The conversation around the future of cross-border payments has always been around, with industry leaders and blockchain advocates offering very different visions of where things are headed. Recently, in a LinkedIn exchange, SWIFT CIO Tom Zschach pushed back against the notion that resilience comes from surviving regulatory battles.
“Surviving lawsuits isn’t resilience. Neutral, shared governance is,” Zschach wrote.
His comments came in response to a post by Osama, who argued that Ripple’s XRP has set itself apart as the most “battle-hardened” blockchain in global finance. Osama pointed out that XRP has endured nearly five years of intense regulatory scrutiny in its lawsuit with the United States Securities and Exchange Commission, proving its resilience like no other digital asset.
He added that for more than a decade, Ripple has consistently prioritized compliance, trust, and interoperability, working closely with global regulators to meet strict standards while continuing to drive innovation in the cross-border payments industry.
Over time, Ripple has been strategically pursuing a Markets in Crypto-Assets (MiCA) license through its Luxembourg subsidiary to operate in the European Economic Area (EEA). It has also secured a Major Payments Institution (MPI) license from the Monetary Authority of Singapore (MAS), allowing it to offer regulated digital payment token services.
For years, Ripple has positioned itself as the blockchain solution to the inefficiencies of global money movement. The narrative that Ripple is taking over cross-border payments is harder to ignore. Ripple delivers transfers in 3–5 seconds thanks to its XRP Ledger, while SWIFT transactions can take up to two days, or even longer. XRP boasts settlement speeds nearly 10,000 times faster, with most transfers confirming in under 10 seconds.
Plus, Ripple’s On-Demand Liquidity (ODL) removes intermediaries, dramatically reducing cost, a stark contrast to SWIFT’s multi-tiered correspondent banking system. While SWIFT remains dominant among traditional institutions, CNF has reported that XRP’s infrastructure supports over 300 institutional partners, enabling seamless fiat interoperability and 24/7 settlement availability.

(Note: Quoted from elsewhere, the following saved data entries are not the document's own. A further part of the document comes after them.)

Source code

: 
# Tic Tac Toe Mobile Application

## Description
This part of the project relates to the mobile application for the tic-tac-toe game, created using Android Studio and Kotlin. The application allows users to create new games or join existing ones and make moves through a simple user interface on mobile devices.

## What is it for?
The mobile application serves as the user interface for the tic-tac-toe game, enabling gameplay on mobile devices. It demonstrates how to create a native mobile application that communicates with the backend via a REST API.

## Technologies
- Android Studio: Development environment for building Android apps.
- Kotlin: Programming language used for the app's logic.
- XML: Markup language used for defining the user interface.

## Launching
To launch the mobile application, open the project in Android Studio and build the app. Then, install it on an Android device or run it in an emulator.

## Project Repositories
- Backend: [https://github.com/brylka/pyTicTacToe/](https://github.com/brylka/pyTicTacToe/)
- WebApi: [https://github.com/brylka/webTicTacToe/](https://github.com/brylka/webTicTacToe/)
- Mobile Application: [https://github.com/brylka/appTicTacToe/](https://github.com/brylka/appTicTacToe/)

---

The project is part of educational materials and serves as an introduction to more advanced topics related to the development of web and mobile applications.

Though SWIFT’s GPI and ISO 20022 upgrades offer improvements, they still fall short of XRP’s speed and efficiency.
BRICS members: Brazil, Russia, India, China, South Africa, and others are actively working to reduce reliance on the U.S. dollar and SWIFT. They aim for financial systems that better reflect their political and economic autonomy.
While there’s no official decision yet, Ripple advocates point to XRP’s efficiency and the geopolitical push for financial de-dollarization as powerful tailwinds. On X, one user aired this increasingly shared within crypto circles: “Hate to say it, but when the BRICS nations split their banking from the West, SWIFT is gonna be hurting real bad. XRP is PROBABLY the answer for BRICS.”